STATED EXERCISE >>
Copy every line of the material below character for character, changing nothing.

Stored entries >>
--- start ---

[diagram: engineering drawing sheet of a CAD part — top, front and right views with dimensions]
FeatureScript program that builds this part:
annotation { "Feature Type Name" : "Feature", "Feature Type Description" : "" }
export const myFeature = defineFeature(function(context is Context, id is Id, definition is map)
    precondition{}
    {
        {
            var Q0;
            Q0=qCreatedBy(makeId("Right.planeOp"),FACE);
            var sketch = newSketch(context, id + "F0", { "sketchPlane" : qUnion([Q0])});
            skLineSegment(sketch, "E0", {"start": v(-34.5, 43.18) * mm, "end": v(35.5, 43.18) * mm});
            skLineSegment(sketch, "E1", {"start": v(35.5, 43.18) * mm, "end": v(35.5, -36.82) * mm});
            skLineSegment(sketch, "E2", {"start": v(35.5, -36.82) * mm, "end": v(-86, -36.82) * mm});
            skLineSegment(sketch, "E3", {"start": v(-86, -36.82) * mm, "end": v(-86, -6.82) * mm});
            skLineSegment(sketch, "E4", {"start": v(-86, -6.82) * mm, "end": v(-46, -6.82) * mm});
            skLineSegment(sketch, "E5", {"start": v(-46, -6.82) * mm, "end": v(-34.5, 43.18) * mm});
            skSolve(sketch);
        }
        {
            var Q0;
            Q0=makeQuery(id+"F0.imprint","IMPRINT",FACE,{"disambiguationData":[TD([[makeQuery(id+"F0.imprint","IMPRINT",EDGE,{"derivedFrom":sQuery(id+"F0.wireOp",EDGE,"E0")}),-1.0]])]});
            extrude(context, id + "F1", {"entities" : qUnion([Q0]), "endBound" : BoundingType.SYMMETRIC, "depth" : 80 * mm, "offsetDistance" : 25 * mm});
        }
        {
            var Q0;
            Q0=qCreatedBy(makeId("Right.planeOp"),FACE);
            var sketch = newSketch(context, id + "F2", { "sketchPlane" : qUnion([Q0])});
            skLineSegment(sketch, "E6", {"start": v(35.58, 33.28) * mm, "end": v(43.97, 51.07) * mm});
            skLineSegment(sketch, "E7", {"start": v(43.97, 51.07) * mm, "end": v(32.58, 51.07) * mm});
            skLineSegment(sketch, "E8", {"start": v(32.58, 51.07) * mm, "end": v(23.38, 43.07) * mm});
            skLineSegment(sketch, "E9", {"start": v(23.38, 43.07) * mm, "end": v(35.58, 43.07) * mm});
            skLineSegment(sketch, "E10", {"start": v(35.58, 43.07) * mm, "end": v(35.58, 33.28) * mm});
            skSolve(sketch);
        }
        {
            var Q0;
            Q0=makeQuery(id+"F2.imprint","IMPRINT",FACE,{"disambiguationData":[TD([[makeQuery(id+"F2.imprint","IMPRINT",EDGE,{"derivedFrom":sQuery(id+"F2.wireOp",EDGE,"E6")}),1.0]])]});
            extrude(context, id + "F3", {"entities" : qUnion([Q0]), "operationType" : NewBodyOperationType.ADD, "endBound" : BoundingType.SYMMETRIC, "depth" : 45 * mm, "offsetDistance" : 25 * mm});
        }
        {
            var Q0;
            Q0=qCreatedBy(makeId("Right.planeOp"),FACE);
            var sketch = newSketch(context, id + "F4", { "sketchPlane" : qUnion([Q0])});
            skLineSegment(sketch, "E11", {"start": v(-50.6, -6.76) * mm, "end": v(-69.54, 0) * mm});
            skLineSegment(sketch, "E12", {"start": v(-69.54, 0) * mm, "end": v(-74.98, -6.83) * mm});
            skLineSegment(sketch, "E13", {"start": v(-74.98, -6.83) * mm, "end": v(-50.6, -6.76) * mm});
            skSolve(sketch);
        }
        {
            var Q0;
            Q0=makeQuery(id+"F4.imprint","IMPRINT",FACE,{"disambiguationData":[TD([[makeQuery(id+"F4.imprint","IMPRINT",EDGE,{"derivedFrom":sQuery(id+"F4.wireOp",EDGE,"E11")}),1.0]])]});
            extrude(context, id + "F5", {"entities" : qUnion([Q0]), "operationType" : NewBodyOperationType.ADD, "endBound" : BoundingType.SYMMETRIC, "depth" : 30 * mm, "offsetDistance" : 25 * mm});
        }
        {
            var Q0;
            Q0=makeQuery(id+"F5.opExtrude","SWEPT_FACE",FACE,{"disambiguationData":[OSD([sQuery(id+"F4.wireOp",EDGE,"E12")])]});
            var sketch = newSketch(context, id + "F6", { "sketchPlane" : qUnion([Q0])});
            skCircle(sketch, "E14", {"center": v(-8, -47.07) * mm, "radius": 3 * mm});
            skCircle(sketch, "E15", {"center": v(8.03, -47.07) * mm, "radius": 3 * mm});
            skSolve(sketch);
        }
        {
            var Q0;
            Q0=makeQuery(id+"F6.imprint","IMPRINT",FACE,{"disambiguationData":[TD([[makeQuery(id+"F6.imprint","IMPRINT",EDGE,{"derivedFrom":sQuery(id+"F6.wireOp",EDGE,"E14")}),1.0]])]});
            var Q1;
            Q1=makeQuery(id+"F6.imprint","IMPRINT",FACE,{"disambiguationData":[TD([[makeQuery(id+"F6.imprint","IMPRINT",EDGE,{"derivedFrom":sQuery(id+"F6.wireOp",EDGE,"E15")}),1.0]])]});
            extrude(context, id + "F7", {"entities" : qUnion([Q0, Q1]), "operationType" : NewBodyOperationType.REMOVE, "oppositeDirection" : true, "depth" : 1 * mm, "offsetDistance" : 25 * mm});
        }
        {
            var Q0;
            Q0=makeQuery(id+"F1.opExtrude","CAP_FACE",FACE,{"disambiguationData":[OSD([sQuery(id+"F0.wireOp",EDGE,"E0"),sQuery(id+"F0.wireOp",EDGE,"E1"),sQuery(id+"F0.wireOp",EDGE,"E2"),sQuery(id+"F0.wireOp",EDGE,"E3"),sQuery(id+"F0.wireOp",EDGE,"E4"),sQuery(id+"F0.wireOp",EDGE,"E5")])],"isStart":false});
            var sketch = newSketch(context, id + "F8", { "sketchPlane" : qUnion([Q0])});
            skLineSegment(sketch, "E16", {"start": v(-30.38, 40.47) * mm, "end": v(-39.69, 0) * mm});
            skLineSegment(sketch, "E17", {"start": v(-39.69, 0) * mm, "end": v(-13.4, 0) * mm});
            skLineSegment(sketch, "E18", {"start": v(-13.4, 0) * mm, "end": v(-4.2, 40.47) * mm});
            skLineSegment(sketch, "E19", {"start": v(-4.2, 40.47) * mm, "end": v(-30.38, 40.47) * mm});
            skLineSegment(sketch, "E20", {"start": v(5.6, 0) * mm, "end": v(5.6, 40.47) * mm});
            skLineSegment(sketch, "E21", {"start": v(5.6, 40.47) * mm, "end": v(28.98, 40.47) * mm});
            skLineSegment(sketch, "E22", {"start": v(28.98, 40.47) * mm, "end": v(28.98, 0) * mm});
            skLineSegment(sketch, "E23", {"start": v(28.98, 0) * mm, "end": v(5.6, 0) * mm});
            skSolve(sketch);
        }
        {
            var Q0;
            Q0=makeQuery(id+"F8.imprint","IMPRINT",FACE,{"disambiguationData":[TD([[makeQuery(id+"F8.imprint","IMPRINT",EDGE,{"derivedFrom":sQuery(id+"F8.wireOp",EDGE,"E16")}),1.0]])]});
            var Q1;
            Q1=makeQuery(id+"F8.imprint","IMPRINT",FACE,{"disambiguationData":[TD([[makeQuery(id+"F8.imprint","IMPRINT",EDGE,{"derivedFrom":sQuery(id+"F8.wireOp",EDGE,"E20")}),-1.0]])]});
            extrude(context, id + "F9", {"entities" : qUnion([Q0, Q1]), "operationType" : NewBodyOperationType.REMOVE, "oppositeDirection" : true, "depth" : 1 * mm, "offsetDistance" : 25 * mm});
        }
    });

--- end ---

RIGHT ANSWER >>
[diagram: engineering drawing sheet of a CAD part — top, front and right views with dimensions]
FeatureScript program that builds this part:
annotation { "Feature Type Name" : "Feature", "Feature Type Description" : "" }
export const myFeature = defineFeature(function(context is Context, id is Id, definition is map)
    precondition{}
    {
        {
            var Q0;
            Q0=qCreatedBy(makeId("Right.planeOp"),FACE);
            var sketch = newSketch(context, id + "F0", { "sketchPlane" : qUnion([Q0])});
            skLineSegment(sketch, "E0", {"start": v(-34.5, 43.18) * mm, "end": v(35.5, 43.18) * mm});
            skLineSegment(sketch, "E1", {"start": v(35.5, 43.18) * mm, "end": v(35.5, -36.82) * mm});
            skLineSegment(sketch, "E2", {"start": v(35.5, -36.82) * mm, "end": v(-86, -36.82) * mm});
            skLineSegment(sketch, "E3", {"start": v(-86, -36.82) * mm, "end": v(-86, -6.82) * mm});
            skLineSegment(sketch, "E4", {"start": v(-86, -6.82) * mm, "end": v(-46, -6.82) * mm});
            skLineSegment(sketch, "E5", {"start": v(-46, -6.82) * mm, "end": v(-34.5, 43.18) * mm});
            skSolve(sketch);
        }
        {
            var Q0;
            Q0=makeQuery(id+"F0.imprint","IMPRINT",FACE,{"disambiguationData":[TD([[makeQuery(id+"F0.imprint","IMPRINT",EDGE,{"derivedFrom":sQuery(id+"F0.wireOp",EDGE,"E0")}),-1.0]])]});
            extrude(context, id + "F1", {"entities" : qUnion([Q0]), "endBound" : BoundingType.SYMMETRIC, "depth" : 80 * mm, "offsetDistance" : 25 * mm});
        }
        {
            var Q0;
            Q0=qCreatedBy(makeId("Right.planeOp"),FACE);
            var sketch = newSketch(context, id + "F2", { "sketchPlane" : qUnion([Q0])});
            skLineSegment(sketch, "E6", {"start": v(35.58, 33.28) * mm, "end": v(43.97, 51.07) * mm});
            skLineSegment(sketch, "E7", {"start": v(43.97, 51.07) * mm, "end": v(32.58, 51.07) * mm});
            skLineSegment(sketch, "E8", {"start": v(32.58, 51.07) * mm, "end": v(23.38, 43.07) * mm});
            skLineSegment(sketch, "E9", {"start": v(23.38, 43.07) * mm, "end": v(35.58, 43.07) * mm});
            skLineSegment(sketch, "E10", {"start": v(35.58, 43.07) * mm, "end": v(35.58, 33.28) * mm});
            skSolve(sketch);
        }
        {
            var Q0;
            Q0=makeQuery(id+"F2.imprint","IMPRINT",FACE,{"disambiguationData":[TD([[makeQuery(id+"F2.imprint","IMPRINT",EDGE,{"derivedFrom":sQuery(id+"F2.wireOp",EDGE,"E6")}),1.0]])]});
            extrude(context, id + "F3", {"entities" : qUnion([Q0]), "operationType" : NewBodyOperationType.ADD, "endBound" : BoundingType.SYMMETRIC, "depth" : 45 * mm, "offsetDistance" : 25 * mm});
        }
        {
            var Q0;
            Q0=qCreatedBy(makeId("Right.planeOp"),FACE);
            var sketch = newSketch(context, id + "F4", { "sketchPlane" : qUnion([Q0])});
            skLineSegment(sketch, "E11", {"start": v(-50.6, -6.76) * mm, "end": v(-69.54, 0) * mm});
            skLineSegment(sketch, "E12", {"start": v(-69.54, 0) * mm, "end": v(-74.98, -6.83) * mm});
            skLineSegment(sketch, "E13", {"start": v(-74.98, -6.83) * mm, "end": v(-50.6, -6.76) * mm});
            skSolve(sketch);
        }
        {
            var Q0;
            Q0=makeQuery(id+"F4.imprint","IMPRINT",FACE,{"disambiguationData":[TD([[makeQuery(id+"F4.imprint","IMPRINT",EDGE,{"derivedFrom":sQuery(id+"F4.wireOp",EDGE,"E11")}),1.0]])]});
            extrude(context, id + "F5", {"entities" : qUnion([Q0]), "operationType" : NewBodyOperationType.ADD, "endBound" : BoundingType.SYMMETRIC, "depth" : 30 * mm, "offsetDistance" : 25 * mm});
        }
        {
            var Q0;
            Q0=makeQuery(id+"F5.opExtrude","SWEPT_FACE",FACE,{"disambiguationData":[OSD([sQuery(id+"F4.wireOp",EDGE,"E12")])]});
            var sketch = newSketch(context, id + "F6", { "sketchPlane" : qUnion([Q0])});
            skCircle(sketch, "E14", {"center": v(-8, -47.07) * mm, "radius": 3 * mm});
            skCircle(sketch, "E15", {"center": v(8.03, -47.07) * mm, "radius": 3 * mm});
            skSolve(sketch);
        }
        {
            var Q0;
            Q0=makeQuery(id+"F6.imprint","IMPRINT",FACE,{"disambiguationData":[TD([[makeQuery(id+"F6.imprint","IMPRINT",EDGE,{"derivedFrom":sQuery(id+"F6.wireOp",EDGE,"E14")}),1.0]])]});
            var Q1;
            Q1=makeQuery(id+"F6.imprint","IMPRINT",FACE,{"disambiguationData":[TD([[makeQuery(id+"F6.imprint","IMPRINT",EDGE,{"derivedFrom":sQuery(id+"F6.wireOp",EDGE,"E15")}),1.0]])]});
            extrude(context, id + "F7", {"entities" : qUnion([Q0, Q1]), "operationType" : NewBodyOperationType.REMOVE, "oppositeDirection" : true, "depth" : 1 * mm, "offsetDistance" : 25 * mm});
        }
        {
            var Q0;
            Q0=makeQuery(id+"F1.opExtrude","CAP_FACE",FACE,{"disambiguationData":[OSD([sQuery(id+"F0.wireOp",EDGE,"E0"),sQuery(id+"F0.wireOp",EDGE,"E1"),sQuery(id+"F0.wireOp",EDGE,"E2"),sQuery(id+"F0.wireOp",EDGE,"E3"),sQuery(id+"F0.wireOp",EDGE,"E4"),sQuery(id+"F0.wireOp",EDGE,"E5")])],"isStart":false});
            var sketch = newSketch(context, id + "F8", { "sketchPlane" : qUnion([Q0])});
            skLineSegment(sketch, "E16", {"start": v(-30.38, 40.47) * mm, "end": v(-39.69, 0) * mm});
            skLineSegment(sketch, "E17", {"start": v(-39.69, 0) * mm, "end": v(-13.4, 0) * mm});
            skLineSegment(sketch, "E18", {"start": v(-13.4, 0) * mm, "end": v(-4.2, 40.47) * mm});
            skLineSegment(sketch, "E19", {"start": v(-4.2, 40.47) * mm, "end": v(-30.38, 40.47) * mm});
            skLineSegment(sketch, "E20", {"start": v(5.6, 0) * mm, "end": v(5.6, 40.47) * mm});
            skLineSegment(sketch, "E21", {"start": v(5.6, 40.47) * mm, "end": v(28.98, 40.47) * mm});
            skLineSegment(sketch, "E22", {"start": v(28.98, 40.47) * mm, "end": v(28.98, 0) * mm});
            skLineSegment(sketch, "E23", {"start": v(28.98, 0) * mm, "end": v(5.6, 0) * mm});
            skSolve(sketch);
        }
        {
            var Q0;
            Q0=makeQuery(id+"F8.imprint","IMPRINT",FACE,{"disambiguationData":[TD([[makeQuery(id+"F8.imprint","IMPRINT",EDGE,{"derivedFrom":sQuery(id+"F8.wireOp",EDGE,"E16")}),1.0]])]});
            var Q1;
            Q1=makeQuery(id+"F8.imprint","IMPRINT",FACE,{"disambiguationData":[TD([[makeQuery(id+"F8.imprint","IMPRINT",EDGE,{"derivedFrom":sQuery(id+"F8.wireOp",EDGE,"E20")}),-1.0]])]});
            extrude(context, id + "F9", {"entities" : qUnion([Q0, Q1]), "operationType" : NewBodyOperationType.REMOVE, "oppositeDirection" : true, "depth" : 1 * mm, "offsetDistance" : 25 * mm});
        }
    });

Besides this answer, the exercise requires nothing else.